É preciso descrever as estéticas cinematográficas africanas e escrever a sua história, com base em uma moldura comparativa que deve ser incessantemente recolocada em questão, descrevendo estilos, mapeando recorrências e delimitando, aos poucos, autores, movimentos e tendências. À atenção às influências das estéticas cinematográficas clássicas (Hollywood e suas convenções de gênero, por exemplo), vanguardistas (a montagem soviética e seus sonhos revolucionários, por exemplo), modernas (o neo-realismo italiano e seu engajamento político-social, por exemplo) e contemporâneas (o pós-clássico e seus efeitos especiais, por exemplo), deve ser acrescentada a observação das transferências entre diferentes meios e formas culturais, com destaque para a importância da oralidade em incontáveis contextos culturais africanos, que deixa marcas sobre inúmeros filmes, constituindo o cinema como um outro tipo de griô (para dar um nome sintético provisório a uma figura tradicional presente em diversas partes da África, uma espécie de poeta contador de histórias). As características estéticas dos cinemas africanos – e, em especial, os recursos estilísticos dos cineastas que o realizam – devem ser situadas em relação às esferas linguísticas da francofonia, da anglofonia e da lusofonia, às influências estrangeiras e às áreas culturais nativas, sendo também inseridas nos contextos institucionais e associadas às formas da técnica que as constituem.
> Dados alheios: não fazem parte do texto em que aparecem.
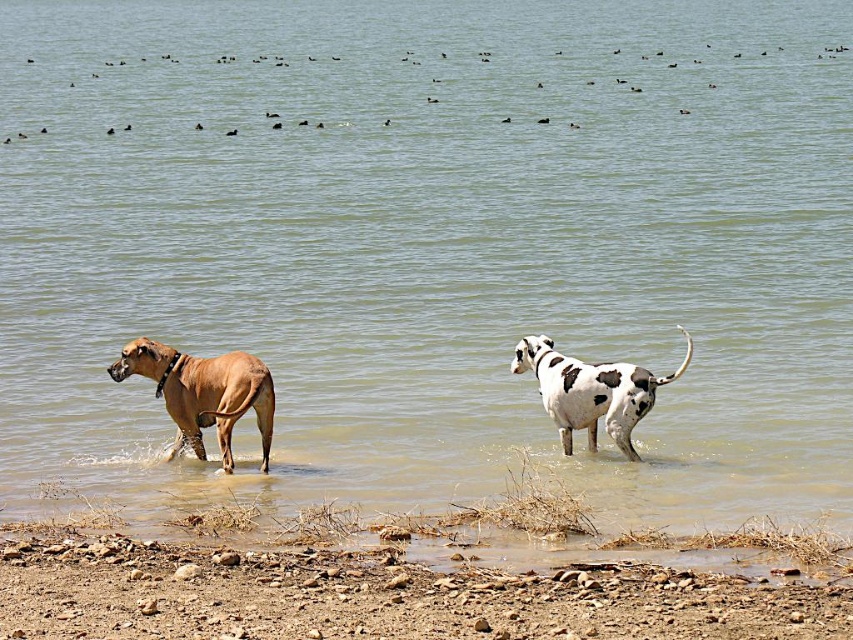
Based on the photo, does brown smooth coat dog at left appear over white spotted fur dog at center?

No, brown smooth coat dog at left is not above white spotted fur dog at center.

Is brown smooth coat dog at left positioned behind white spotted fur dog at center?

No, brown smooth coat dog at left is closer to the viewer.

Is point (231, 403) closer to viewer compared to point (520, 348)?

Yes, point (231, 403) is closer to viewer.

Identify the location of brown smooth coat dog at left. Image resolution: width=853 pixels, height=640 pixels. (202, 392).

Can you confirm if dried mud at lower center is smaller than white spotted fur dog at center?

Actually, dried mud at lower center might be larger than white spotted fur dog at center.

Where is `dried mud at lower center`? dried mud at lower center is located at coordinates (x=378, y=595).

This screenshot has width=853, height=640. I want to click on dried mud at lower center, so click(378, 595).

Can you confirm if dried mud at lower center is positioned to the left of brown smooth coat dog at left?

Incorrect, dried mud at lower center is not on the left side of brown smooth coat dog at left.

Can you confirm if dried mud at lower center is positioned above brown smooth coat dog at left?

No, dried mud at lower center is not above brown smooth coat dog at left.

Locate an element on the screen. This screenshot has width=853, height=640. dried mud at lower center is located at coordinates coord(378,595).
É como uma contribuição à descrição das estéticas cinematográficas africanas que deve ser encarada a experiência de análise crítica dos filmes que proponho. Sem obedecer a uma ordem pré-estabelecida (seja cronológica, seja geográfica, seja de outro tipo), sem pretender esgotar as referências (a literatura sobre o assunto é vasta, sobretudo em inglês e em francês), sem pretender ser exaustiva na enumeração dos filmes (que permanecem de difícil acesso na maioria dos casos, o que torna fundamentais iniciativas como o blog CineÁfrica), a análise crítica dos filmes deve, entretanto, possibilitar que os cinemas africanos comecem a tomar corpo, contribuindo, talvez, para a imensa tarefa política da descolonização da mente.

Texto publicado em 21/03/2011 no Amálgama.